Cheapracer, I have had a car with brakes like that but couldn't see the purpose of carrying the extra weight so I re plumbed and did away with a pair of calipers. Any idea why they were like that?
Tony Matthews
QUOTE (gordmac @ Aug 31 2009, 14:16) *
Is that a carbon disc?
Cheapracer, I have had a car with brakes like that but couldn't see the purpose of carrying the extra weight so I re plumbed and did away with a pair of calipers. Any idea why they were like that?

I hope you took one away each side, not two on one side...
cheapracer
QUOTE (gordmac @ Aug 31 2009, 21:16) *
Cheapracer, I have had a car with brakes like that but couldn't see the purpose of carrying the extra weight so I re plumbed and did away with a pair of calipers. Any idea why they were like that?


Apparently the French and Italians wanted the extra calipers for their tarmac rallying which I can understand, getting a wide slick locked up consistently when you can't always get the weight off the rears can be a pain - mostly not needed on dirt though, I just used to always run the rear brake line through the handbrake mastercylinder as you probably did.


gordmac
One each side Tony, wouldn't want to mess up the cornerweights!
Wide slicks and tarmac make sense, not so convinced using the handbrake much is an advantage in those circumstances though.
cheapracer
QUOTE (gordmac @ Sep 1 2009, 19:49) *
One each side Tony, wouldn't want to mess up the cornerweights!
Wide slicks and tarmac make sense, not so convinced using the handbrake much is an advantage in those circumstances though.


Serious? In French Mountain roads?

Upon winning the 1982 Monte Carlo Rally, as can be seen in his interview in the Duke video wrapup for that year, Walter Rohl attributed the win to the Ascona's fantastic handbrake!


Tony Matthews
QUOTE (gordmac @ Sep 1 2009, 12:49) *
One each side Tony, wouldn't want to mess up the cornerweights!

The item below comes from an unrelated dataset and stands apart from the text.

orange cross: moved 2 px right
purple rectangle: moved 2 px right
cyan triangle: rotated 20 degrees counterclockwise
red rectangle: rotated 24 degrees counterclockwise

That's a relief, I've been worrying...
gordmac
I suppose those roads have a surplus of hairpins, not a hairpin fan myself. Rohl had a preference to have his cars set up with understeer and tended to have the handbrake as a sort of "get out of jail free card". I suppose the more variable and unknown nature of even tarmac rallying means that there is much more of a requirement to be able to generate extra car rotation than in circut racing, generally less width as well. As an experiment it would be interesting to set two cones a reasonable distance apart and time a few laps using and not using the handbrake, I understand that when rally schools do this without is quicker.